→ Supplied text:
◇ ◇ ◇ ◇ ◇ ◇ ◇
Create Simple Sequence Classification Network Using Deep Network Designer
This example shows how to create a simple long short-term memory (LSTM) classification network using Deep Network Designer.
To train a deep neural network to classify sequence data, you can use an LSTM network. An LSTM network is a type of recurrent neural network (RNN) that learns long-term dependencies between time steps of sequence data.
The example demonstrates how to:
Load sequence data.
Construct the network architecture interactively.
Specify training options.
Train the network.
Predict the labels of new data and calculate the classification accuracy.
Load Data
Load the Japanese Vowels data set, as described in [1] and [2]. The predictors are cell arrays containing sequences of varying length with a feature dimension of 12. The labels are categorical vectors of labels 1,2,...,9.
[XTrain,YTrain] = japaneseVowelsTrainData; [XValidation,YValidation] = japaneseVowelsTestData;
View the sizes of the first few training sequences. The sequences are matrices with 12 rows (one row for each feature) and a varying number of columns (one column for each time step).
XTrain(1:5)
ans=5×1 cell array
{12×20 double}
{12×26 double}
{12×22 double}
{12×20 double}
{12×21 double}
Define Network Architecture
Open Deep Network Designer.
deepNetworkDesigner
Select Blank Network.
Drag a sequenceInputLayer to the canvas and set the InputSize to 12, to match the feature dimension.
Then, drag an lstmLayer to the canvas. Set NumHiddenUnits to 100 and OutputMode to last.
Next, drag a fullyConnectedLayer onto the canvas and set OutputSize to 9, the number of classes.
Finally, drag a softmaxLayer and a classificationLayer onto the canvas. Connect your layers to create a series network.
Check Network Architecture
To check the network and examine more details of the layers, click Analyze. If the Deep Learning Network Analyzer reports zero errors, then the edited network is ready for training.
Export Network Architecture
To export the network architecture, on the Designer tab, click Export. Deep Network Designer saves the network as the variable layers_1.
You can also generate code to construct the network architecture by selecting Export > Generate Code.
Train Network
Specify the training options and train the network.
◇ ◇ ◇ ◇ ◇ ◇ ◇
→ Information provided:
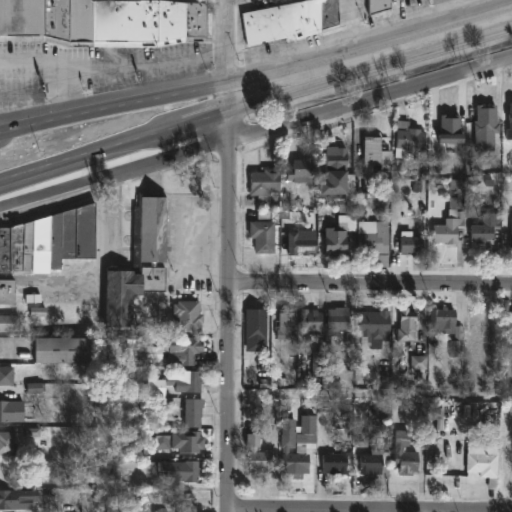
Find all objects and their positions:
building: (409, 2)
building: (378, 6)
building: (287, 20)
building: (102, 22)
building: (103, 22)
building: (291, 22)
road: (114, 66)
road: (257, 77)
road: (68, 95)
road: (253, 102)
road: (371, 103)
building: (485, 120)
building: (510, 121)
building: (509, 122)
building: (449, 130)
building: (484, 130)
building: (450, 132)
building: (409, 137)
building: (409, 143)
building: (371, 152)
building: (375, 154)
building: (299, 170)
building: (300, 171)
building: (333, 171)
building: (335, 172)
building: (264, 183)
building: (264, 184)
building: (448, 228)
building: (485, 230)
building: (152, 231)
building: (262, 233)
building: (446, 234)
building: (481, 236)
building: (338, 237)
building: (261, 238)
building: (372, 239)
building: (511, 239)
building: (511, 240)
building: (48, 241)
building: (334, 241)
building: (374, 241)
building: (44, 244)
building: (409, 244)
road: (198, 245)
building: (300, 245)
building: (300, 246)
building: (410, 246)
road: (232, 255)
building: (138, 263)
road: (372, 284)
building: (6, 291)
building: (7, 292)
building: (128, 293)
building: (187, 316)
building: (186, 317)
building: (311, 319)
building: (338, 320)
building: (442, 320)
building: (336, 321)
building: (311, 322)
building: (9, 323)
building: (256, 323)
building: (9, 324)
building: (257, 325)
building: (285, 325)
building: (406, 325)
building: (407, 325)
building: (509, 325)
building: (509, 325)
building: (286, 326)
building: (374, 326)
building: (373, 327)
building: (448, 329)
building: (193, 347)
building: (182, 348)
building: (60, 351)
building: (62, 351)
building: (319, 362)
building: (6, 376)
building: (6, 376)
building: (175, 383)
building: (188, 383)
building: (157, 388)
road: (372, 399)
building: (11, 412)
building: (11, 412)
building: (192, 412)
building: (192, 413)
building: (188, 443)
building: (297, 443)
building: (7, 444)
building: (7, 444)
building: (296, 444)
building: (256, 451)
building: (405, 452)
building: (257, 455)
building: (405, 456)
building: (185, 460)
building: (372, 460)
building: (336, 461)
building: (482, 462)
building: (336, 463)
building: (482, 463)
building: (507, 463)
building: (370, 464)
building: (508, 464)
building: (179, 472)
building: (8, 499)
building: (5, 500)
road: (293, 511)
◇ ◇ ◇ ◇ ◇ ◇ ◇
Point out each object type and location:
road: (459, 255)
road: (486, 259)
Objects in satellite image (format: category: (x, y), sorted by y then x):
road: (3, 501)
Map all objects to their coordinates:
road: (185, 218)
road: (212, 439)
◇ ◇ ◇ ◇ ◇ ◇ ◇
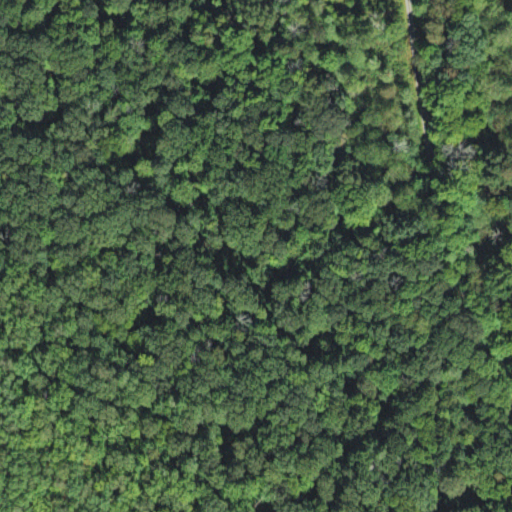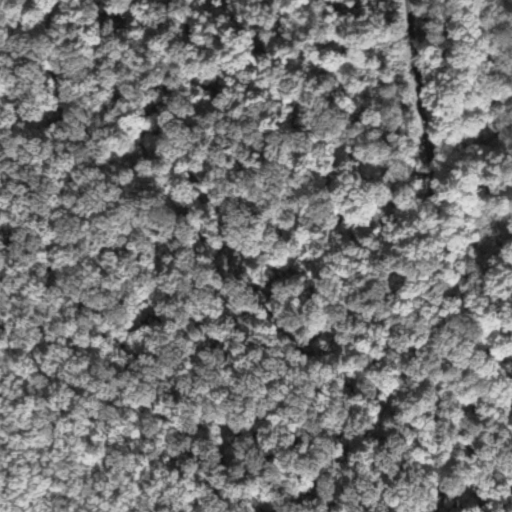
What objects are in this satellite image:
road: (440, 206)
◇ ◇ ◇ ◇ ◇ ◇ ◇
→ What you have to do: Can you reproduce, word for word, the passage of the Deep Network Designer text that opens with the words "[XTrain,YTrain] = japaneseVowelsTrainData;" and closes with "XTrain(1:5)"?

→ Exercise answer:
[XTrain,YTrain] = japaneseVowelsTrainData; [XValidation,YValidation] = japaneseVowelsTestData;
View the sizes of the first few training sequences. The sequences are matrices with 12 rows (one row for each feature) and a varying number of columns (one column for each time step).
XTrain(1:5)